I think of all the history that's passed through here. Barrio GIs, coming in, say, in 1942, for a last taste of home before shipping out to the Pacific. Or 30 years later, the Chicano movement's leaders sitting around arguing about Aztlan, and how to stop the police station the city wanted to build, smack-dab in Chicano Park's heartland. Early '70s, man. Read the old papers. That was a battle.
Through the window I see the palms of Chicano Park a couple of blocks away, rustling green over the rooftops. I can't help fearing for this barrio, so close to town. How long before it catches the price bug, the condo bug, the Starbucks bug. How long before it starts losing its barrio feel and pricing its longtime residents out of their own market? Gentrification: It's like moving treacle. Ya can't fight it.
I finish up and head for the furniture place again. On the way, I come across one of the finer old wooden houses on César Chavez. It has a banner across its front wall. "Expressions of Mexico Gallery." Uh-oh. Art gallery. Gentrification, chapter one? But it's really nice inside, and this gal Merle says a Tijuana woman dentist started this venture to handle all the sculptures and folk art that's "surging out of the barrio, Mexico, and Latin America."
There's one more middle-class Anglo incursion: a chic coffee place next door to the gallery. Ryan Brothers. Hey hey! My opportunity to cap the lunch with a good coffee. Turns out there really are Ryan Brothers, three of them: Harry, Tom, and Carmine. Their roasting factory occupies the old Chuey's. These guys are coffee fanatics. They even get coffee beans from the Galapagos islands. History-minded too: Turns out the infamous Jesse James leaned on this same wooden counter they've brought in here. History? The barrio's bulging with it.

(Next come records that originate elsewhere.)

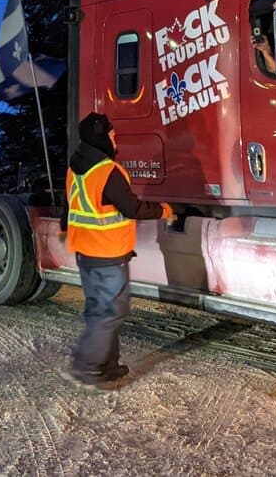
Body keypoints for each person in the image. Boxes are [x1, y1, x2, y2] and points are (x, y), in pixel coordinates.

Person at [64, 112, 175, 387]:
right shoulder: (107, 171)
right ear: (102, 137)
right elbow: (131, 207)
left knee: (99, 310)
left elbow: (72, 208)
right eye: (112, 135)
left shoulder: (75, 168)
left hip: (85, 252)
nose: (115, 139)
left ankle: (107, 367)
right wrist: (163, 210)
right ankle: (85, 366)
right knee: (111, 311)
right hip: (107, 254)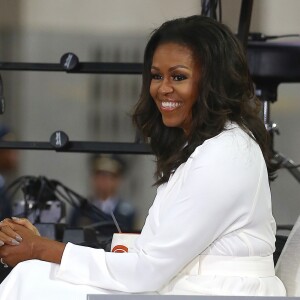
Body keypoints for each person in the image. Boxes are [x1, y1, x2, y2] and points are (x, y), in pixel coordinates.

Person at [0, 15, 286, 298]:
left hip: (213, 292)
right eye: (156, 76)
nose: (162, 88)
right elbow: (152, 260)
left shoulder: (225, 155)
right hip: (187, 287)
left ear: (214, 81)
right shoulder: (212, 146)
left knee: (32, 278)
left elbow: (147, 271)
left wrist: (39, 248)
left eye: (178, 76)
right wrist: (36, 247)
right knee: (33, 275)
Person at [69, 154, 136, 233]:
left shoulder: (127, 213)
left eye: (109, 177)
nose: (103, 181)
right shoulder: (80, 210)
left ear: (118, 181)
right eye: (99, 175)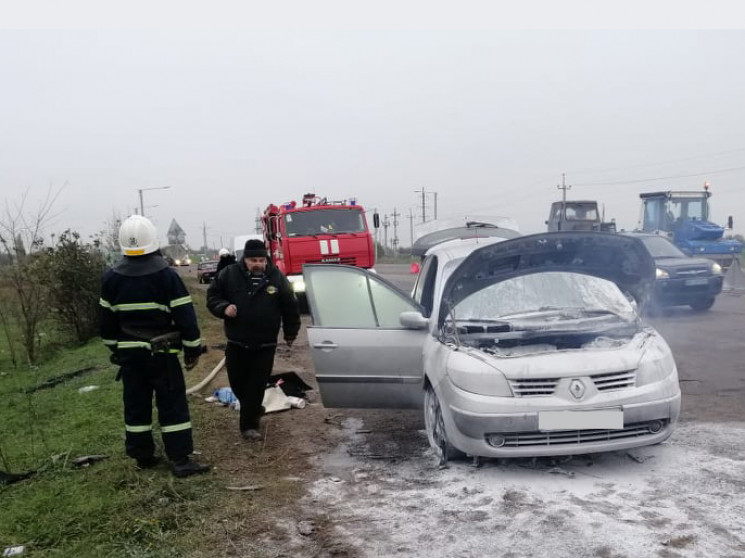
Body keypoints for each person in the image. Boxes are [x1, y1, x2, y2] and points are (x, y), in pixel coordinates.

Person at [99, 215, 210, 478]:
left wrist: (117, 349)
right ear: (154, 240)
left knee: (135, 403)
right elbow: (185, 317)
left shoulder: (111, 278)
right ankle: (181, 461)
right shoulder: (166, 276)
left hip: (129, 356)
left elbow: (106, 324)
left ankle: (142, 455)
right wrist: (192, 348)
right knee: (172, 405)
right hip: (162, 355)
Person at [206, 239, 301, 440]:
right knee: (238, 384)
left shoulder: (276, 277)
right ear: (245, 260)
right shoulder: (229, 274)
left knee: (256, 385)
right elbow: (213, 297)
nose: (258, 264)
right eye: (253, 260)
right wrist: (223, 307)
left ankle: (249, 426)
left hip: (265, 345)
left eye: (261, 260)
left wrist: (291, 332)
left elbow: (290, 307)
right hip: (236, 343)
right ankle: (254, 409)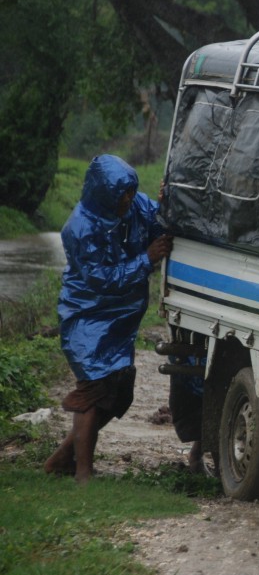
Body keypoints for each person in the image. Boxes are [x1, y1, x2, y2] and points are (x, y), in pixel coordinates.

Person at [44, 154, 172, 484]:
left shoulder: (136, 206)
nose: (129, 199)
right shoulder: (79, 228)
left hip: (120, 321)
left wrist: (164, 205)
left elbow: (158, 227)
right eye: (122, 194)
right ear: (103, 193)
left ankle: (62, 458)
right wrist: (146, 259)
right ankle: (83, 473)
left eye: (131, 192)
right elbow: (102, 280)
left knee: (120, 393)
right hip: (87, 316)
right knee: (92, 390)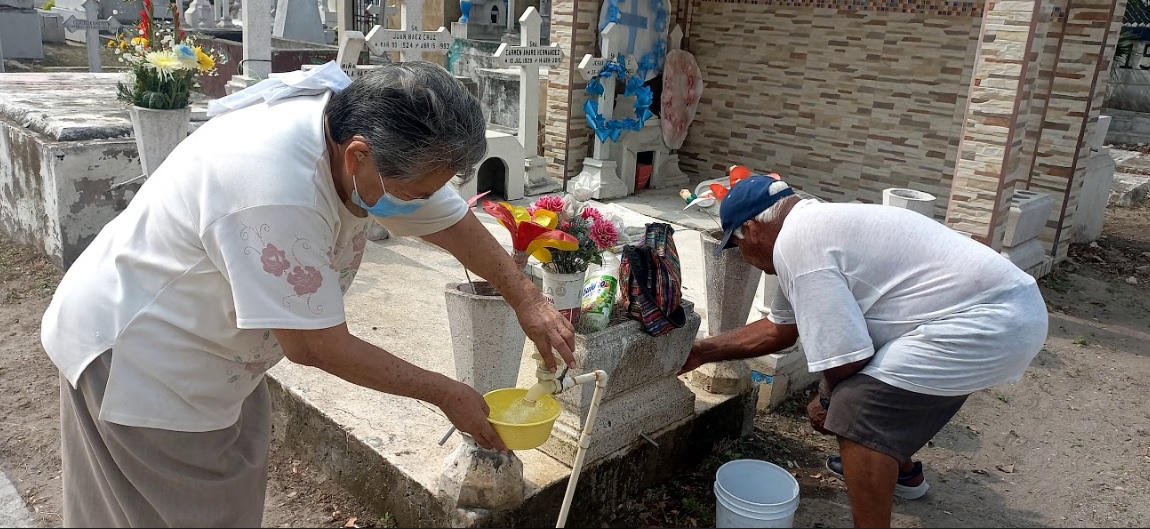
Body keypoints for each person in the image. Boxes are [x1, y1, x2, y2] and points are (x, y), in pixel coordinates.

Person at [40, 60, 577, 528]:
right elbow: (315, 345)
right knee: (161, 513)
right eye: (415, 193)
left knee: (223, 498)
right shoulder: (274, 191)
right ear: (358, 156)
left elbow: (452, 221)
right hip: (137, 356)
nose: (423, 204)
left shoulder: (356, 129)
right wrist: (446, 392)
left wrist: (526, 298)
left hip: (216, 355)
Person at [680, 175, 1048, 528]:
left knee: (857, 408)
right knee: (880, 389)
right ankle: (903, 474)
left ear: (752, 230)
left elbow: (847, 360)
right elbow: (780, 329)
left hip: (989, 322)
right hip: (1001, 310)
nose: (742, 256)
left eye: (736, 245)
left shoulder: (799, 246)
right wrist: (700, 352)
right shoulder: (807, 231)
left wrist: (826, 400)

But like Jesse, I'm gonna have to take a coffee and run. I get a Sumatra roast ($1.95).
Then I borrow the counter phone. "Sweetheart. I'm on my way back to Furniture Classics. You want that double side-by-side chair...?"
"Bedford," she says. Her voice is different. Tired. "Why don't you forget the chair today? Just go back to La Doña's and get us some chorizo, chicharrones, some tacos, then find a video place in the barrio. See if you can track down María Félix, La Doña Barbara, 1943." Suddenly, Carla sounds her old self again. "You're gonna fall in love, man. We could, you know, make a night of it."